Another feature that I have found to be an improvement, in comparison to traditional tackle boxes, is that the removable dividers fit firmly in place and are not easily slid up and down when trying to remove items from the compartments. Countless times I have tried to retrieve a hook or swivel from a traditional compartment, with a loose fitting divider, and ended up mixing two separate compartments together because the divider popped out of place prolonging the amount of time that I don’t have a hook in the water.

The last feature, but not least, are the two sure-lock latches that make sure the tackle box stays shut and does not pop open while transporting. In total there are 4 different latching mechanisms. Two for keeping the top section shut while accessing the bottom section, and two sure-lock latches that ensure both the top and bottom sections are securely shut while transporting. All four have proven to maintain their tightness through heavy use.
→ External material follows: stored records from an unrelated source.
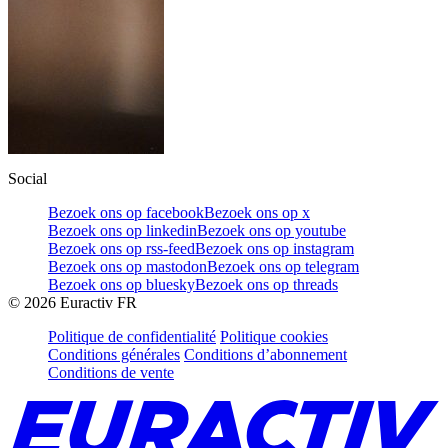
Social
Bezoek ons op facebook
Bezoek ons op x
Bezoek ons op linkedin
Bezoek ons op youtube
Bezoek ons op rss-feed
Bezoek ons op instagram
Bezoek ons op mastodon
Bezoek ons op telegram
Bezoek ons op bluesky
Bezoek ons op threads
©
2026
Euractiv FR
Politique de confidentialité
Politique cookies
Conditions générales
Conditions d’abonnement
Conditions de vente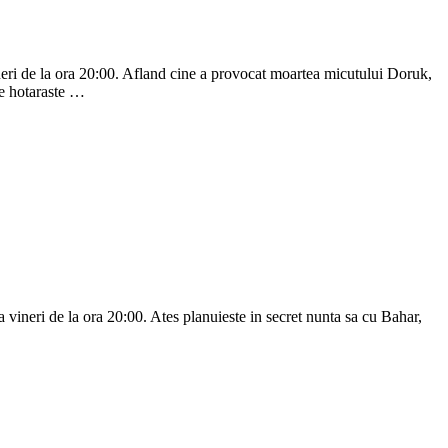
ineri de la ora 20:00. Afland cine a provocat moartea micutului Doruk,
re hotaraste …
 vineri de la ora 20:00. Ates planuieste in secret nunta sa cu Bahar,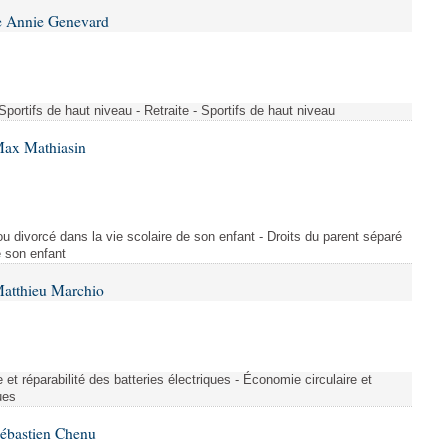
e Annie Genevard
- Sportifs de haut niveau - Retraite - Sportifs de haut niveau
Max Mathiasin
ou divorcé dans la vie scolaire de son enfant - Droits du parent séparé
e son enfant
Matthieu Marchio
et réparabilité des batteries électriques - Économie circulaire et
ues
Sébastien Chenu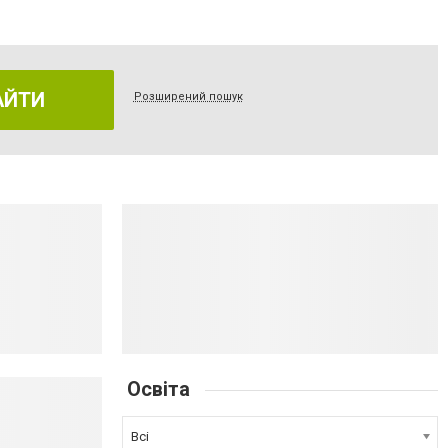
АЙТИ
Розширений пошук
Освіта
Всі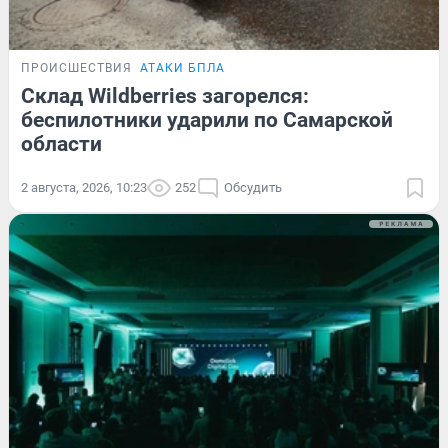
ПРОИСШЕСТВИЯ
АТАКИ БПЛА
Склад Wildberries загорелся:
беспилотники ударили по Самарской
области
2 августа, 2026, 10:23
252
Обсудить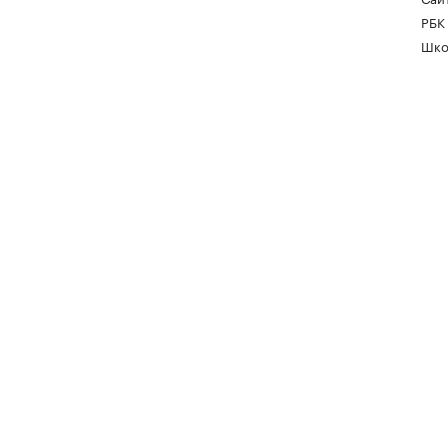
РБК
Шко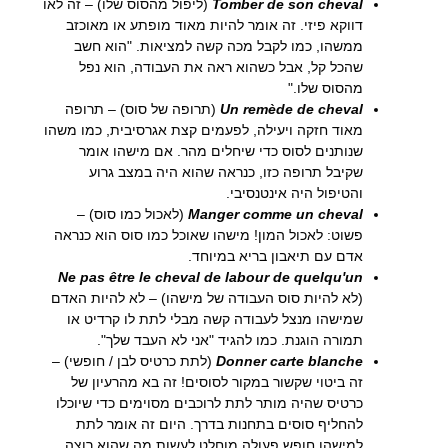
Tomber de son cheval
(ליפול מהסוס שלו) – זה לאו
דווקא פיזי. זה אומר להיות מאוד מופתע או מאוכזב
ממשהו, כמו לקבל מכה קשה למציאות. "הוא חשב
שהכל קל, אבל כשהוא ראה את העבודה, הוא נפל
מהסוס שלו."
Un remède de cheval
(תרופה של סוס) – תרופה
מאוד חזקה ויעילה, לפעמים קצת אגרסיבית, כמו משהו
שנותנים לסוס כדי שיחלים מהר. אם מישהו אומר
שקיבל תרופה כזו, כנראה שהוא היה במצב גרוע
והטיפול היה אינטנסיבי.
Manger comme un cheval
(לאכול כמו סוס) –
פשוט: לאכול המון! מישהו שאוכל כמו סוס הוא כנראה
אדם עם תיאבון בריא במיוחד.
Ne pas être le cheval de labour de quelqu'un
(לא להיות סוס העבודה של מישהו) – לא להיות האדם
שמישהו מנצל לעבודה קשה מבלי לתת לו קרדיט או
תמורה הוגנת. כמו להגיד "אני לא העבד שלך".
Donner carte blanche
(לתת כרטיס לבן / חופשי) –
זה ביטוי שקשור במקור לסוסים! זה בא מהרעיון של
כרטיס שהיה מותר לתת לרוכבים מסוימים כדי שיוכלו
להחליף סוסים בתחנות בדרך. היום זה אומר לתת
למישהו חופש פעולה מוחלט לעשות מה שהוא רוצה.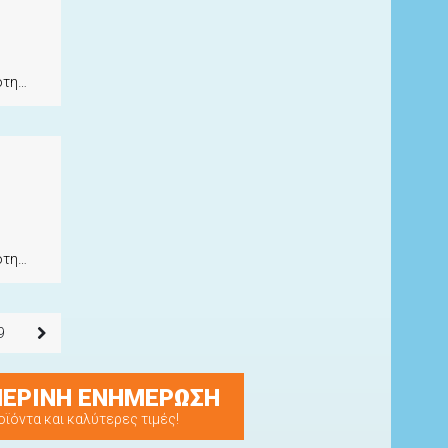
ητα
ητα
9
ΕΡΙΝΗ ΕΝΗΜΕΡΩΣΗ
οϊόντα και καλύτερες τιμές!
I have been using this tackle box system for a few months now and have yet to be disappointed in its performance and ability to fit all my micro fishing tackle. The price is decent compared to other tackle boxes in its size range. Especially when taking into account that Hobby Lobby always has a 40% off one item coupon, available online. Which makes a $23.99 tackle box only cost about $14.40. Going to show that just because local tackle shops don’t carry micro fishing equipment doesn’t mean there are not micro fishing options available.